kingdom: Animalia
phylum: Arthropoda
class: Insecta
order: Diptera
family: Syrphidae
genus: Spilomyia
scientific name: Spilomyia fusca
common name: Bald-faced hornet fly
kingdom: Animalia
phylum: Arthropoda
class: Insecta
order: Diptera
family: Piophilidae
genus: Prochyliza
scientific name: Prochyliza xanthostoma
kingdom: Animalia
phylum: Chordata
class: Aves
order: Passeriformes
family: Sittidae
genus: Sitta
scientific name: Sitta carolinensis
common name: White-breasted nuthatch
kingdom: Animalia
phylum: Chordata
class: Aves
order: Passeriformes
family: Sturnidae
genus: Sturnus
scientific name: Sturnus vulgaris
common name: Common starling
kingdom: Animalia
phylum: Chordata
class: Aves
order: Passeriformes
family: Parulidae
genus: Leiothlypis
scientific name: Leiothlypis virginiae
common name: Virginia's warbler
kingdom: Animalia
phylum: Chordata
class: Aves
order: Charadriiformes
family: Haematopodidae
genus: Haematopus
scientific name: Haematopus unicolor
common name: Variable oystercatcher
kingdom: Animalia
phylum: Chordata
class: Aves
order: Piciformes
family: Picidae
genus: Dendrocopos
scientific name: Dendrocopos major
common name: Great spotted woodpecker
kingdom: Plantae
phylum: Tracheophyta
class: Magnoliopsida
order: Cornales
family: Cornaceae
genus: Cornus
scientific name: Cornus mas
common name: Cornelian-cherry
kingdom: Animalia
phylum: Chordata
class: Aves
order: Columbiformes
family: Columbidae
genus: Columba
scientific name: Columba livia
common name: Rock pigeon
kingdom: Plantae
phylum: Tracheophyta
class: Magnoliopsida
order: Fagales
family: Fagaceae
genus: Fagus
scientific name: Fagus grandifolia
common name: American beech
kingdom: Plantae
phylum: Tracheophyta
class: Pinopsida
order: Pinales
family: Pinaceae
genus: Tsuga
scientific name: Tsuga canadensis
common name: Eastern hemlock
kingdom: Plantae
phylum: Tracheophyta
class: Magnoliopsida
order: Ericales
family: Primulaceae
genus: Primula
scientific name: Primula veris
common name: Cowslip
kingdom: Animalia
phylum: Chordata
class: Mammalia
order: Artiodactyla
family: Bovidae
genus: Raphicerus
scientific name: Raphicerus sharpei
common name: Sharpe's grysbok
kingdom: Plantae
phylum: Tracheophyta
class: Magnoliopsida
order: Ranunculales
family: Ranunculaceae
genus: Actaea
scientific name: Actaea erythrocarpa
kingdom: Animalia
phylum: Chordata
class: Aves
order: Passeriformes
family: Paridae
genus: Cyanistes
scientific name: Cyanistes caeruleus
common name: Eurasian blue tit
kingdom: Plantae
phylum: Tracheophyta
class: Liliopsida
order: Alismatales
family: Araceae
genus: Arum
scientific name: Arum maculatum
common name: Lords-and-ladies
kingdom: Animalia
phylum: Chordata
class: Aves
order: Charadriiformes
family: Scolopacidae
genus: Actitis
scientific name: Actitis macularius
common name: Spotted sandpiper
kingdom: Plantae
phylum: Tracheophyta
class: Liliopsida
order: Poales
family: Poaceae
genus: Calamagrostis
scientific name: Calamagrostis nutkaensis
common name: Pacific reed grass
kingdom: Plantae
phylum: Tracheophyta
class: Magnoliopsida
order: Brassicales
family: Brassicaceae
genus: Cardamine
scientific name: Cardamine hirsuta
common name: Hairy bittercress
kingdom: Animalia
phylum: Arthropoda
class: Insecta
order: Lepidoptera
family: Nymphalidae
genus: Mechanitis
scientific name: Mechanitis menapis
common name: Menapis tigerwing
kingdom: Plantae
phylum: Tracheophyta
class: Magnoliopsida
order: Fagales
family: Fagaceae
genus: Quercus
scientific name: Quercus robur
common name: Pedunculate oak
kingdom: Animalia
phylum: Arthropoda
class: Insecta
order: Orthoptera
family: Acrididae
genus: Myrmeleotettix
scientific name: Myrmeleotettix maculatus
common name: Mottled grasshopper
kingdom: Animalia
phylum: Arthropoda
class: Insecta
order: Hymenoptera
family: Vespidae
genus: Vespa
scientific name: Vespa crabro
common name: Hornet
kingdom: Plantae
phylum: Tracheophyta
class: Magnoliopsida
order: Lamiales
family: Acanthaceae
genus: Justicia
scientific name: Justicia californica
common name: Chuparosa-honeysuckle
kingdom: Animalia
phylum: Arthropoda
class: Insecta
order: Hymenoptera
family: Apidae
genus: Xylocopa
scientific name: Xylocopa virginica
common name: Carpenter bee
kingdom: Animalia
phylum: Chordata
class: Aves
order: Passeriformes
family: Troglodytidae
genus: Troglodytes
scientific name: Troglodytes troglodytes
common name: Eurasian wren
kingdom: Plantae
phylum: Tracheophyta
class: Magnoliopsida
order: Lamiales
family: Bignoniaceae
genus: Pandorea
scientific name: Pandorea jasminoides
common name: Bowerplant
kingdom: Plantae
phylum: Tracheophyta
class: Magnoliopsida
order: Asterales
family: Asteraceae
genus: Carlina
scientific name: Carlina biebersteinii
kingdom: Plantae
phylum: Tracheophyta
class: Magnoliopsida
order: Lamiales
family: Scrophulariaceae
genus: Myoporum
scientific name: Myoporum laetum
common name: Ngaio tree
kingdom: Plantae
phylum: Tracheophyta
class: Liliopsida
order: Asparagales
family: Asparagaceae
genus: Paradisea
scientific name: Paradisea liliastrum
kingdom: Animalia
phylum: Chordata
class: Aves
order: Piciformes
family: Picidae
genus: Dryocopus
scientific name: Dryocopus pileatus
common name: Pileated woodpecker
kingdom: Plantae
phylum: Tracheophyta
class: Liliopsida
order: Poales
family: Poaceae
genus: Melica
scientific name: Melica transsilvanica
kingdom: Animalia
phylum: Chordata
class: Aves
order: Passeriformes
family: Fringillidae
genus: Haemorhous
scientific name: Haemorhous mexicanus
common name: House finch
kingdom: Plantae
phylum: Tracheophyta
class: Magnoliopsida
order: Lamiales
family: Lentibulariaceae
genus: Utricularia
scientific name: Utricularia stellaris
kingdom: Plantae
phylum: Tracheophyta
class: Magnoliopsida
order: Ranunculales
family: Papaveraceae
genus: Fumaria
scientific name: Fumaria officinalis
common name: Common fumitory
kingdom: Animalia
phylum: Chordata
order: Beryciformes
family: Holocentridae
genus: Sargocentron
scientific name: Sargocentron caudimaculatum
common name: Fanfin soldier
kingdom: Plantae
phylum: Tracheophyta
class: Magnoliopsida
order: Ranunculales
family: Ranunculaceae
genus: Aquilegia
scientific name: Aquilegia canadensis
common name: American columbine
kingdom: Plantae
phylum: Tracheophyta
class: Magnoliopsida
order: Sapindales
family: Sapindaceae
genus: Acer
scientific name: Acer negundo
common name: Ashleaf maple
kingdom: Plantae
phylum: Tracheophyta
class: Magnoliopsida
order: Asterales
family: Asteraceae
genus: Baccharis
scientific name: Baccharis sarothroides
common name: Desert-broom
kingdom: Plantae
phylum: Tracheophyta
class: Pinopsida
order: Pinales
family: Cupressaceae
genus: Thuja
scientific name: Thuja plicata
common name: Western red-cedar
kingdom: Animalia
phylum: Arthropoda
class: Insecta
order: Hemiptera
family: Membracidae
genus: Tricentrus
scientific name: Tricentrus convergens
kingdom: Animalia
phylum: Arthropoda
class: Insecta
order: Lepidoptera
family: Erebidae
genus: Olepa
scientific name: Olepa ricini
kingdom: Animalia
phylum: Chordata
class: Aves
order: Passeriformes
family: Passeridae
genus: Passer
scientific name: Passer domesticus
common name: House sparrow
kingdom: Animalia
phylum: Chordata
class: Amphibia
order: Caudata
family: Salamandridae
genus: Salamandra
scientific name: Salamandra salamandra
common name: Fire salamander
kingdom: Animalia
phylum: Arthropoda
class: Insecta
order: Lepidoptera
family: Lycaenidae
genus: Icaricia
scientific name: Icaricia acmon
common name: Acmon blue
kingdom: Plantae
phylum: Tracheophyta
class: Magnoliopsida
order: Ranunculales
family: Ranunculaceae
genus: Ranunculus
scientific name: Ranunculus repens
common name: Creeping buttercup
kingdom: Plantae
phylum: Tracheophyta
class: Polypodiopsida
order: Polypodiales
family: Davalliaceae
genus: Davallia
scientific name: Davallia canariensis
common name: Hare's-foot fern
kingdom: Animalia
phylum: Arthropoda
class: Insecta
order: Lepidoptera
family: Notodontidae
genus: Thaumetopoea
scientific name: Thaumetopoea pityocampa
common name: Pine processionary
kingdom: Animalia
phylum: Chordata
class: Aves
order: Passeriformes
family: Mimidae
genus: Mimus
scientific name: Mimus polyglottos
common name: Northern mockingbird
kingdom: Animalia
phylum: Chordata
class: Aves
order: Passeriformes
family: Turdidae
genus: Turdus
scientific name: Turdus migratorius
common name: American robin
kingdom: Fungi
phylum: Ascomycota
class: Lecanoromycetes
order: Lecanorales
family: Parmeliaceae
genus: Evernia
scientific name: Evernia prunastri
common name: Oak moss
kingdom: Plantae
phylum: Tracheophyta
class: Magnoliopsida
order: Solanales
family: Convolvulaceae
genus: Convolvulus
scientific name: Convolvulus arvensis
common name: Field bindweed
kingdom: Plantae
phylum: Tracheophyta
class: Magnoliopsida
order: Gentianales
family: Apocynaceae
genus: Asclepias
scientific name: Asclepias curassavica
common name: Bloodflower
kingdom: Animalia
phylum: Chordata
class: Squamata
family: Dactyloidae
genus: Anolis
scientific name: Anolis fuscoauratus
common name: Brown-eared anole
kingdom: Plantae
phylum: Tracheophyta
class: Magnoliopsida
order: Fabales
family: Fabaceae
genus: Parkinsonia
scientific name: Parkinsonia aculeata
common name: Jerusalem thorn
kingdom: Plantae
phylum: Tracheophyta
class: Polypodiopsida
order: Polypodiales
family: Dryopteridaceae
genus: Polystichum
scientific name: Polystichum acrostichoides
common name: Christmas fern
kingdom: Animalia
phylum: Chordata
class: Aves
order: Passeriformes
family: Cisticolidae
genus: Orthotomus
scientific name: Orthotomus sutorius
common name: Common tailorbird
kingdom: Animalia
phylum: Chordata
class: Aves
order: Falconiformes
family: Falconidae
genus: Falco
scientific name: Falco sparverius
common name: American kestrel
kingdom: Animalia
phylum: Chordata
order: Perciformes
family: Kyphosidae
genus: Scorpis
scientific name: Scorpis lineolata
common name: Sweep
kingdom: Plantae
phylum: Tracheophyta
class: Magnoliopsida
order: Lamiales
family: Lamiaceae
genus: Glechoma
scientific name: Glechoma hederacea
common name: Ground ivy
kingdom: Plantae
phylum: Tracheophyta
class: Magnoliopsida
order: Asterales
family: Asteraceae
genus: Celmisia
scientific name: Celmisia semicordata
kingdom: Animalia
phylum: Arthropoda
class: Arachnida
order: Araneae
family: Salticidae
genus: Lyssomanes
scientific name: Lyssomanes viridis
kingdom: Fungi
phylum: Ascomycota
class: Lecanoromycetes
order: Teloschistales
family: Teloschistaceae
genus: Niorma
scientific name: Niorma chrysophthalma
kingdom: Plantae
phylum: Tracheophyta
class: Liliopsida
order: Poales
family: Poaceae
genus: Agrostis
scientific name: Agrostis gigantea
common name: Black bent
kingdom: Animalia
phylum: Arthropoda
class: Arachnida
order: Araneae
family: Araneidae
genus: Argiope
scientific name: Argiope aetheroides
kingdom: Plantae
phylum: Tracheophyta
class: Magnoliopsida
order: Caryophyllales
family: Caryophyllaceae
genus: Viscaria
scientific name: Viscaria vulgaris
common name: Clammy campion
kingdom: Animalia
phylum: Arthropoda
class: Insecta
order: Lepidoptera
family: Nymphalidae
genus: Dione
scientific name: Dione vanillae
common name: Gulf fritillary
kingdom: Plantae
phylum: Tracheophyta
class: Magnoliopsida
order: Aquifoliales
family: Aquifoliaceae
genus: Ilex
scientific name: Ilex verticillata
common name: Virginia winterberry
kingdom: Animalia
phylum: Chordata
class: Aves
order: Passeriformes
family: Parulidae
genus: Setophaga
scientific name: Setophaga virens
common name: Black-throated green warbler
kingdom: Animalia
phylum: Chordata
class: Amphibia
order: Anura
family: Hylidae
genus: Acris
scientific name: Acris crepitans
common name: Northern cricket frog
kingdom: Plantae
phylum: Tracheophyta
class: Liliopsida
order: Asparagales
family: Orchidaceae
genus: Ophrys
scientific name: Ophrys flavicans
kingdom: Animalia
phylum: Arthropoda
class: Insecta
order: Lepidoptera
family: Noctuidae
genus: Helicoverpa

────────────────────

Convert the item lines into a Markdown table with the columns Row and Line, starting at the line containing "family: Mimidae" and ending at the line containing "genus: Scorpis", both included. Give each line its own row, number the rows in order, and leave out any blank lines.

## EXPECTED ANSWER
| Row | Line |
|---|---|
| 1 | family: Mimidae |
| 2 | genus: Mimus |
| 3 | scientific name: Mimus polyglottos |
| 4 | common name: Northern mockingbird |
| 5 | kingdom: Animalia |
| 6 | phylum: Chordata |
| 7 | class: Aves |
| 8 | order: Passeriformes |
| 9 | family: Turdidae |
| 10 | genus: Turdus |
| 11 | scientific name: Turdus migratorius |
| 12 | common name: American robin |
| 13 | kingdom: Fungi |
| 14 | phylum: Ascomycota |
| 15 | class: Lecanoromycetes |
| 16 | order: Lecanorales |
| 17 | family: Parmeliaceae |
| 18 | genus: Evernia |
| 19 | scientific name: Evernia prunastri |
| 20 | common name: Oak moss |
| 21 | kingdom: Plantae |
| 22 | phylum: Tracheophyta |
| 23 | class: Magnoliopsida |
| 24 | order: Solanales |
| 25 | family: Convolvulaceae |
| 26 | genus: Convolvulus |
| 27 | scientific name: Convolvulus arvensis |
| 28 | common name: Field bindweed |
| 29 | kingdom: Plantae |
| 30 | phylum: Tracheophyta |
| 31 | class: Magnoliopsida |
| 32 | order: Gentianales |
| 33 | family: Apocynaceae |
| 34 | genus: Asclepias |
| 35 | scientific name: Asclepias curassavica |
| 36 | common name: Bloodflower |
| 37 | kingdom: Animalia |
| 38 | phylum: Chordata |
| 39 | class: Squamata |
| 40 | family: Dactyloidae |
| 41 | genus: Anolis |
| 42 | scientific name: Anolis fuscoauratus |
| 43 | common name: Brown-eared anole |
| 44 | kingdom: Plantae |
| 45 | phylum: Tracheophyta |
| 46 | class: Magnoliopsida |
| 47 | order: Fabales |
| 48 | family: Fabaceae |
| 49 | genus: Parkinsonia |
| 50 | scientific name: Parkinsonia aculeata |
| 51 | common name: Jerusalem thorn |
| 52 | kingdom: Plantae |
| 53 | phylum: Tracheophyta |
| 54 | class: Polypodiopsida |
| 55 | order: Polypodiales |
| 56 | family: Dryopteridaceae |
| 57 | genus: Polystichum |
| 58 | scientific name: Polystichum acrostichoides |
| 59 | common name: Christmas fern |
| 60 | kingdom: Animalia |
| 61 | phylum: Chordata |
| 62 | class: Aves |
| 63 | order: Passeriformes |
| 64 | family: Cisticolidae |
| 65 | genus: Orthotomus |
| 66 | scientific name: Orthotomus sutorius |
| 67 | common name: Common tailorbird |
| 68 | kingdom: Animalia |
| 69 | phylum: Chordata |
| 70 | class: Aves |
| 71 | order: Falconiformes |
| 72 | family: Falconidae |
| 73 | genus: Falco |
| 74 | scientific name: Falco sparverius |
| 75 | common name: American kestrel |
| 76 | kingdom: Animalia |
| 77 | phylum: Chordata |
| 78 | order: Perciformes |
| 79 | family: Kyphosidae |
| 80 | genus: Scorpis |